Apple cons the bloggers

What they thought was a scoop just turned up on Apple’s website.

Charles Arthur described his App Store briefing as a Telegraph “exclusive.” The Verge’s Lauren Goode characterized hers as a “rare pre-WWDC sit-down interview” with Phil Schiller. Apple’s powerful marketing chief also “sat down” with Jim Dalrymple of The Loop. “So started my phone call with Phil Schiller yesterday,” was how Daring Fireball’s John Gruber framed his piece.

As near as I can tell, none of these journalists was aware that everything Apple told them for release on Wednesday would be laid out in more detail, and even more clearly, on the company’s website the next day.

Apple this week turned a new page in its long history of press manipulation. Not content to monopolize the attention of the hundreds of tech reporters who will gather in San Francisco Monday for Tim Cook’s two-hour WWDC keynote, it has found a new way to front-load the coverage. To drum up attention for two App Store initiatives that fell out of what he describes as an already over-packed keynote, Schiller made some phone calls.

I don’t blame Apple for trying to take control of an event that had lost, thanks largely to Mark Gurman, much of its capacity to surprise. If Apple PR can extend the WWDC news cycle a few days forward, more power to them.

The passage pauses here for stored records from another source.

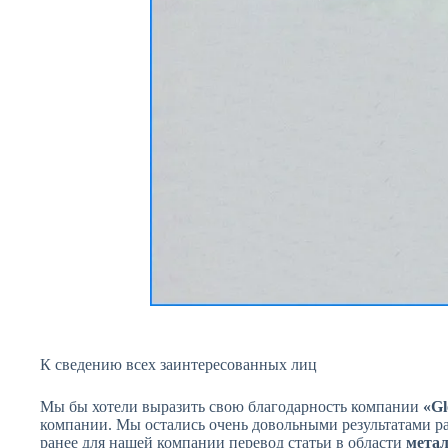
Нужен качеств
перевод?
Свяжитесь с нами
сейчас или закажите 
связь
К сведению всех заинтересованных лиц
Мы бы хотели выразить свою благодарность компании
«Gl
компании. Мы остались очень довольными результатами 
ранее для нашей компании перевод статьи в области
мета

But should Schiller be punishing Apple-friendly bloggers for carrying his water?

I feel especially sorry for Gruber, who crafts his long-form pieces with care and doesn’t like to deliver on deadline. Having taken Schiller’s call, he banged out one of his longest stories in recent memory—2,073 words—taking care to get every detail just right. I haven’t read each word of Apple’s What’s New in Subscriptions, but it seems to have all the details Schiller gave Gruber, from the new territory pricing scheme to the App Store’s 200 Apple-approved price points.

“Wow this looks like a crapload of words,” wrote one critic on Daring Fireball with comments, a browser extension created by readers for just such an occasion. “I haven’t read beyond the first 2 paragraphs yet but I am assuming this is basically just a big Apple PR piece. WTG Jon!”

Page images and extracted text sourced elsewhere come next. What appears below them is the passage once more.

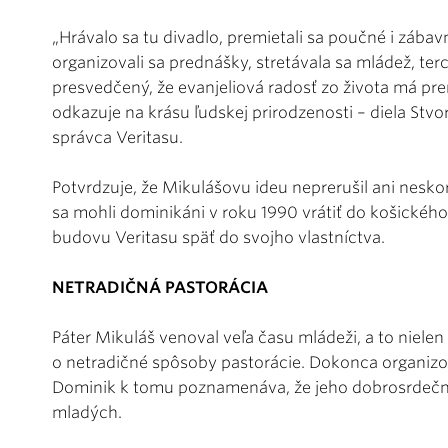
„Hrávalo sa tu divadlo, premietali sa poučné i zábavn
organizovali sa prednášky, stretávala sa mládež, terci
presvedčený, že evanjeliová radosť zo života má pren
odkazuje na krásu ľudskej prirodzenosti – diela Stvor
správca Veritasu.
Potvrdzuje, že Mikulášovu ideu neprerušil ani nesk
sa mohli dominikáni v roku 1990 vrátiť do košického 
budovu Veritasu späť do svojho vlastníctva.
NETRADIČNÁ PASTORÁCIA
Páter Mikuláš venoval veľa času mládeži, a to nielen
o netradičné spôsoby pastorácie. Dokonca organizov
Dominik k tomu poznamenáva, že jeho dobrosrdečn
mladých.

“I spoke to Phil Schiller,” mocked another. “He called me, you know. Not the first time that’s happened. Here are the things that he, Phil Schiller, told me when he was speaking to me. On our call. Between Phil Schiller and yours truly.”



  1. Scott Warren said:
    Still majoring in Snark, I see. I think this piece is way too harsh on Schiller. In fact I’m calling it click bait, and it saddens me because I think you’re better than that. I await with interest the responses to your piece from “conned” bloggers. Maybe I’m wrong and they’ll agree with you.

    June 9, 2016
    • Schiller never calls me, which may be where the snark comes from. But if I had put as much work into a piece as these guys did, I’d feel conned.